When you paste a public key into Settings → SSH keys, we store:
  • The literal public-key string (the ssh-ed25519 AAAA… line)
  • A name you provided (macbook-2026)
  • A SHA256 fingerprint (computed server-side for display)
  • A createdAt timestamp
That’s it. We never see your private key. We never ask for it. We never generate keys on your behalf — generating happens on your machine via ssh-keygen.

How injection works

The injection is part of the pod’s first-boot cloud-init script. Every key you have on file at the moment of the rental’s creation is written into /root/.ssh/authorized_keys.

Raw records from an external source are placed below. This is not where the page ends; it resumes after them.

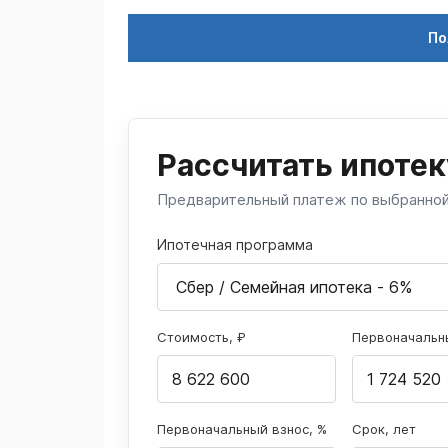
По
Рассчитать ипотек
Предварительный платеж по выбранно
Ипотечная программа
Стоимость, ₽
Первоначальны
Первоначальный взнос, %
Срок, лет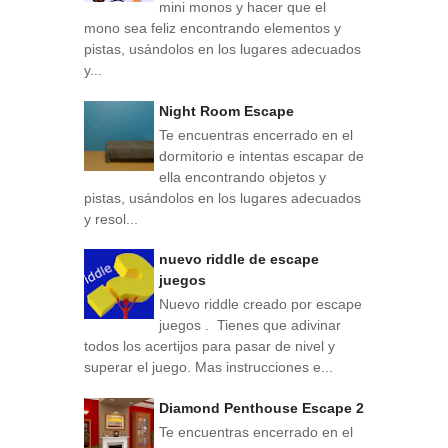
mini monos y hacer que el
mono sea feliz encontrando elementos y
pistas, usándolos en los lugares adecuados
y...
Night Room Escape
Te encuentras encerrado en el
dormitorio e intentas escapar de
ella encontrando objetos y
pistas, usándolos en los lugares adecuados
y resol...
nuevo riddle de escape
juegos
Nuevo riddle creado por escape
juegos . Tienes que adivinar
todos los acertijos para pasar de nivel y
superar el juego. Mas instrucciones e...
Diamond Penthouse Escape 2
Te encuentras encerrado en el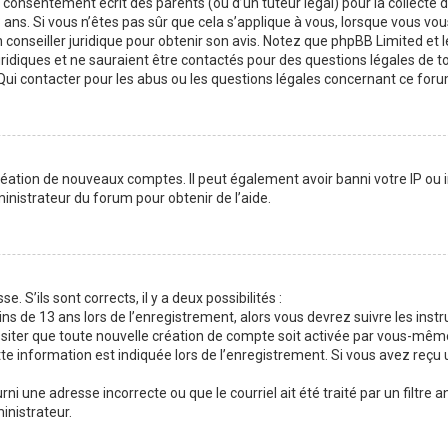
consentement écrit des parents (ou d’un tuteur légal) pour la collecte 
ans. Si vous n’êtes pas sûr que cela s’applique à vous, lorsque vous vou
 conseiller juridique pour obtenir son avis. Notez que phpBB Limited et l
uridiques et ne sauraient être contactés pour des questions légales de t
Qui contacter pour les abus ou les questions légales concernant ce foru
réation de nouveaux comptes. Il peut également avoir banni votre IP ou in
inistrateur du forum pour obtenir de l’aide.
. S’ils sont corrects, il y a deux possibilités :
ns de 13 ans lors de l’enregistrement, alors vous devrez suivre les instr
siter que toute nouvelle création de compte soit activée par vous-mêm
e information est indiquée lors de l’enregistrement. Si vous avez reçu 
rni une adresse incorrecte ou que le courriel ait été traité par un filtre 
inistrateur.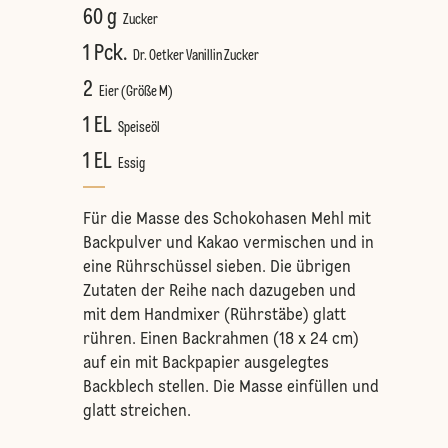
60 g
Zucker
1 Pck.
Dr. Oetker Vanillin Zucker
2
Eier (Größe M)
1 EL
Speiseöl
1 EL
Essig
Für die Masse des Schokohasen Mehl mit
Backpulver und Kakao vermischen und in
eine Rührschüssel sieben. Die übrigen
Zutaten der Reihe nach dazugeben und
mit dem Handmixer (Rührstäbe) glatt
rühren. Einen Backrahmen (18 x 24 cm)
auf ein mit Backpapier ausgelegtes
Backblech stellen. Die Masse einfüllen und
glatt streichen.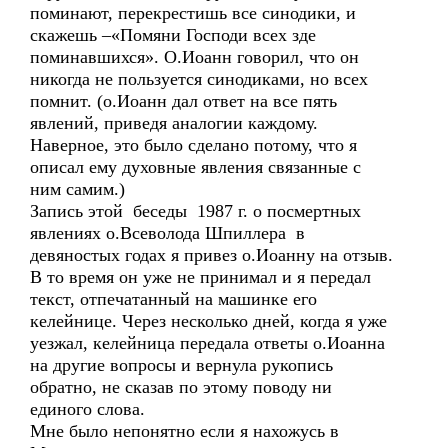
поминают, перекрестишь все синодики, и
скажешь –«Помяни Господи всех зде
поминавшихся». О.Иоанн говорил, что он
никогда не пользуется синодиками, но всех
помнит. (о.Иоанн дал ответ на все пять
явлений, приведя аналогии каждому.
Наверное, это было сделано потому, что я
описал ему духовные явления связанные с
ним самим.)
Запись этой беседы 1987 г. о посмертных
явлениях о.Всеволода Шпиллера в
девяностых годах я привез о.Иоанну на отзыв.
В то время он уже не принимал и я передал
текст, отпечатанный на машинке его
келейнице. Через несколько дней, когда я уже
уезжал, келейница передала ответы о.Иоанна
на другие вопросы и вернула рукопись
обратно, не сказав по этому поводу ни
единого слова.
Мне было непонятно если я нахожусь в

Adding a key after a pod starts does NOT retroactively grant access — you’d need to add it manually inside the pod. We strongly prefer Ed25519:
ssh-keygen -t ed25519 -C "you@gpuoutlet.com"
RSA 4096 also works:
ssh-keygen -t rsa -b 4096 -C "you@gpuoutlet.com"
We reject anything weaker than RSA 2048 server-side. The API responds 400 weak_key if you try to add it.

Rotation

To rotate:
  1. Generate a new key on your machine
  2. Add it via the dashboard (you’ll have two on file now)
  3. Test launching an instance with both, confirm the new one works
  4. Delete the old key from the dashboard
This window of having both lets you verify before deleting. Don’t reverse the order or you’ll lock yourself out of any new pods until you re-add.

Multiple keys per account

There’s no limit. Real-world examples:
  • One key per machine you SSH from (laptop, workstation, CI runner)
  • One key per teammate, all sharing the account (until we ship Teams — see Teams)
  • One key per CI pipeline
Every key is injected into every new pod. To restrict per-pod access, run your own authorized_keys management inside the pod.

Deletion

Deleting a key in the dashboard:
  • Immediately removes it from our store
  • Does NOT remove it from already-running pods (we don’t have shell access to your pods after boot)
  • Means subsequent pods won’t have it
To revoke access to a running pod, either stop the pod and start a new one, or SSH in and edit /root/.ssh/authorized_keys directly.